Author(s): LIU, Z., LI, K., QIN, X., Institution: BEIJING SPORT UNIVERSITY, Country: CHINA, Abstract-ID: 398

INTRODUCTION:
Action recognition in Taekwondo teaching and training is an important task, and inertial measurement units (IMUs) have more advantages in collecting data compared to camera-based systems. We proposed different deep learning algorithms to recognize Taekwondo technical actions, and compared the accuracies of deep learning methods with the traditional machine learning methods, the data were collected by three-axis accelerometers. This study can promote the public physical Taekwondo training and teaching, and the action recognition can be applied to boxing and other fields.
METHODS:
Firstly, twenty subjects wore three-axis accelerometers on different parts of their bodies, including their left wrist, right wrist, lower back, left ankle, and right ankle. They completed Taekwondo technical movements which including 8 types of hand movements (left punch, right punch, left upper block, right upper block, left middle block, right middle block, left lower block and right lower block) and 8 types of leg movements (left front kick, right front kick, left roundhouse kick, right roundhouse kick, left side kick, right side kick, left back kick and right back kick). Each action was performed every 4 seconds, the action name and abnormal information were also recorded at the same time to facilitate subsequent data preprocessing. The sampling frequency of the accelerometer is 30Hz.
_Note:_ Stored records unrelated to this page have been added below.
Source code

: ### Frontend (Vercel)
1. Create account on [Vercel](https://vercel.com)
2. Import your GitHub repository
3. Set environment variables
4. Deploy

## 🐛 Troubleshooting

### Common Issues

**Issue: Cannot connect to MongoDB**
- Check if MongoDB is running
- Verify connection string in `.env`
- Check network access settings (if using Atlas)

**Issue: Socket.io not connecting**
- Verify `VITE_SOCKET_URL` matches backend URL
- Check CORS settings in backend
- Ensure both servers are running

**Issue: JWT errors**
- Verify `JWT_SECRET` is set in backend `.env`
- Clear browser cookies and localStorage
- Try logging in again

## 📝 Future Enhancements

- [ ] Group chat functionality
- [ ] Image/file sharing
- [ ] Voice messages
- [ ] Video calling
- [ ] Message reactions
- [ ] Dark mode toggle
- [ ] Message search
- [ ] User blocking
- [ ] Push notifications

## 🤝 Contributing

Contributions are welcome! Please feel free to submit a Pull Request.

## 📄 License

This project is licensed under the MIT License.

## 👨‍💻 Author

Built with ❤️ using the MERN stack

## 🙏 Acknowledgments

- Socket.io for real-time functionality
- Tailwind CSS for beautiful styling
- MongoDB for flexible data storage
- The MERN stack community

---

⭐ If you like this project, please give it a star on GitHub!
Secondly, during the data preprocessing, we removed the abnormal data, merged the time series information of different accelerometers, intercepted 4s clips of the action part, and created a data set. Thirdly, action recognition was performed through different deep learning algorithms, for example Convolutional Neural Network(CNN), Long Short-Term Memory (LSTM), Gate Recurrent Unit (GRU), we also compared the results with traditional machine learning method.
RESULTS:
The accuracy of one-dimensional residual CNN is 90.3%, after we abandon the Batch Norm layer and add the Dropout layer, the best accuracy of the final validation set reaches 95.5%. However, the accuracy of GRU is 86.4%, LSTM is 90.3%, and they both have varying degrees of overfitting. Compared with traditional machine learning, for example, the accuracy of support vector machines is 82%, decision trees is 77%, both are worse than using deep learning methods.
CONCLUSION:
Deep learning method is a better choice in action recognition, it requires no manual feature extraction and the accuracy is usually higher than machine learning method. According to our experiment with small data set, smaller batch size with Dropout can reach higher accuracy and can effectively reduce overfitting in our task. On the other hand, feature extraction in machine learning is still a challenging question.